# "Great Conductors Do Not Dance" - A Steinberg Appreciation - Part Three



## Vesteralen

I've gone through about eight more discs from the EMI "Icons" set of William Steinberg recordings since my last entry on this topic, and there were a number of notable performances on those discs, including many Beethoven and Brahms entries along with a number of other standouts, such as the 1957 recording of the Dvorak Violin Concerto with Nathan Milstein.

But, I wanted to focus in particular on one of my very favorite Steinberg recordings - the Bruckner 4th Symphony. When people talk about the great Bruckner conductors, you seldom hear Steinberg's name mentioned. I wonder if this may be due, in part, to the fact that his golden years as a conductor were spent with the Pittsburgh Symphony Orchestra. Though it was generally recognized in that era as one of the top five US orchestras, it recorded in the States on Capitol Records, which may not have had the cachet of RCA or Columbia.
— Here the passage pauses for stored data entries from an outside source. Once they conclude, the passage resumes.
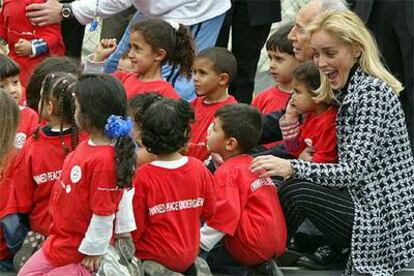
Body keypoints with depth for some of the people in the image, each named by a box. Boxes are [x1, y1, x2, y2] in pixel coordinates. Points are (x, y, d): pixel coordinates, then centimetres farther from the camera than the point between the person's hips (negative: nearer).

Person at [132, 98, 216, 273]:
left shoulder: (142, 177, -18)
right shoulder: (199, 169, -8)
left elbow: (135, 229, -12)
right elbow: (208, 212, 4)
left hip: (154, 257, -5)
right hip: (189, 256, 5)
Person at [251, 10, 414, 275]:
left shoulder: (373, 92, -15)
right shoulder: (348, 91, 14)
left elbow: (354, 170, -23)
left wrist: (292, 168, -30)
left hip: (383, 221, -10)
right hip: (366, 205, 10)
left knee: (297, 191, -19)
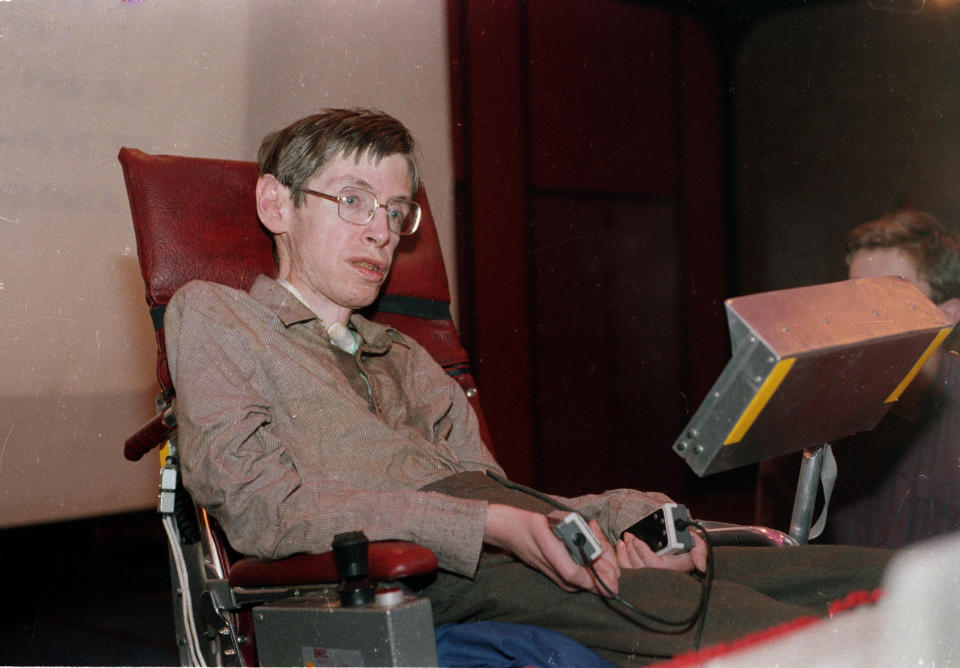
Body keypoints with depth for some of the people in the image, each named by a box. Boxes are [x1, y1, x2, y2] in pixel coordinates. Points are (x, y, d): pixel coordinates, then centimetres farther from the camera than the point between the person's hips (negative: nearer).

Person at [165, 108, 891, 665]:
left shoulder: (407, 360, 32)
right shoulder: (212, 315, 12)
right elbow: (265, 505, -6)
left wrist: (632, 518, -2)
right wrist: (490, 525, -16)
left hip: (508, 549, 7)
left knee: (867, 578, -12)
Whatever the reason, the lack of recognition is regrettable because, among other things, Steinberg was absolutely tremendous with Bruckner. One might expect that a conductor who hated display and attention-grabbing in his role would put out performances of a slightly robotic-sounding nature. Far from it. This Bruckner 4th is as nuanced a performance as I've ever heard on disc, with so many subtle surprises. Sometimes Bruckner sounds repetitive and frustratingly impotent. In Steinberg's hands, we have a performance that not only brings out the power of the work, but makes everything seem somehow inevitable.
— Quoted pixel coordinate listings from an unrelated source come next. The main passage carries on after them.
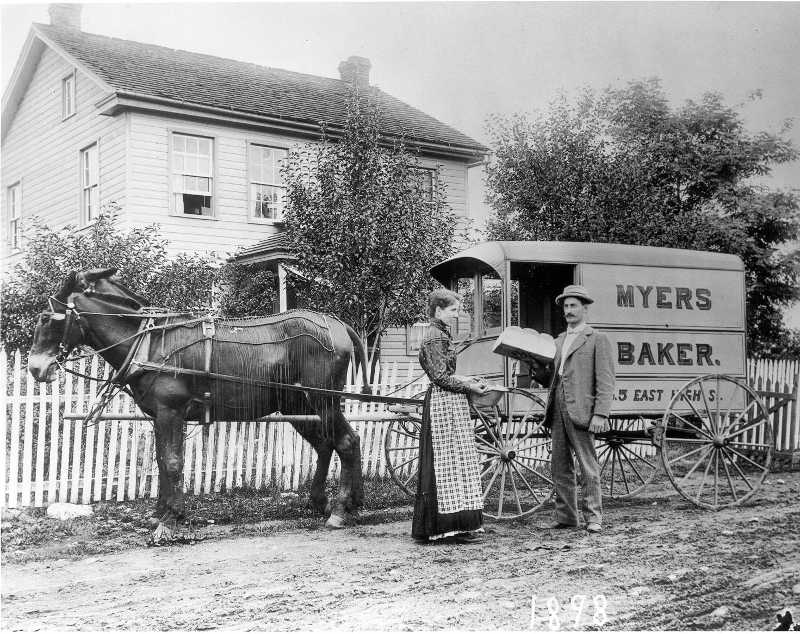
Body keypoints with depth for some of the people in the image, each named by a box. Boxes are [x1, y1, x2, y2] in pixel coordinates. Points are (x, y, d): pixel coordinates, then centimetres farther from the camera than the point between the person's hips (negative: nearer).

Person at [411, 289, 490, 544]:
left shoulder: (440, 334, 17)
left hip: (448, 402, 10)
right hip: (445, 403, -10)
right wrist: (470, 387, -10)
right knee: (451, 463, -7)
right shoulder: (436, 337, -14)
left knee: (446, 464, 11)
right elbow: (441, 377, -17)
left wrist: (466, 380, 10)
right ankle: (455, 526, -2)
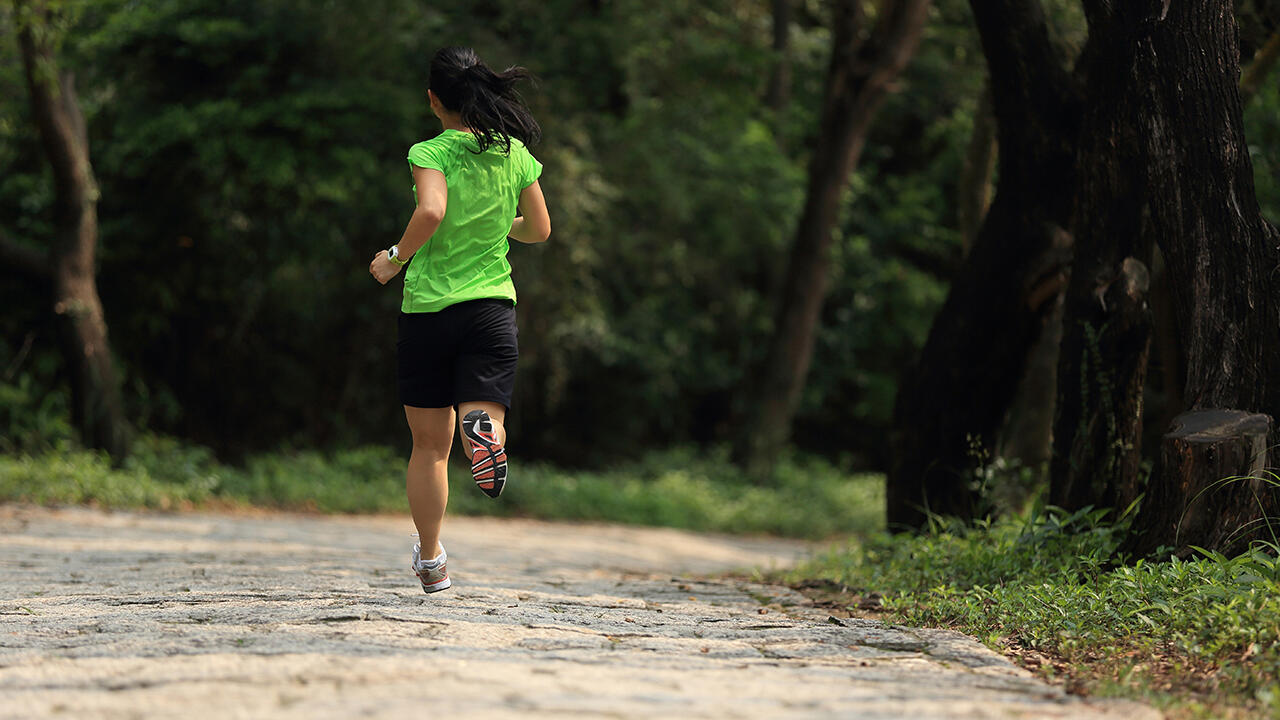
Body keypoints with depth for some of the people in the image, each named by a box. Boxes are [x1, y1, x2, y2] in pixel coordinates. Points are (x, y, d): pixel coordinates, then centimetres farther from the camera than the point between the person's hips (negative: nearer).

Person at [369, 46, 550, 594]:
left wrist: (395, 259, -11)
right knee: (484, 412, -4)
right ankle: (483, 428, -42)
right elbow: (539, 230, 11)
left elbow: (431, 211, -27)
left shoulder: (431, 153, -9)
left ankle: (430, 562, 17)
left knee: (430, 446, 10)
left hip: (427, 307, -2)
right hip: (492, 305, 2)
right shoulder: (516, 154, 4)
Before ending this, I also wanted to draw attention to another surprise on this particular disc. The Bruckner is (oddly) paired with a suite from Handel's Water Music. We've all become so used to HIP performances of Handel's music these days that the older mid-20th century performances seem bloated and inappropriate. In the case of Water Music and the Royal Fireworks Music, though, I have to confess to an anachronistic love a really lush orchestral interpretation from time to time.

I remember that years ago I went on a search for my ideal non-HIP performance of this music, but I was really disappointed with everything I heard, even when I had prepared myself to like it, based on the conductor's reputation. I wish I had found this recording then - it is exactly what I was looking for. Steinberg never drags his feet (ala Ormandy), but also never rushes things. He lets the orchestra breathe. I was very, very pleased.


----------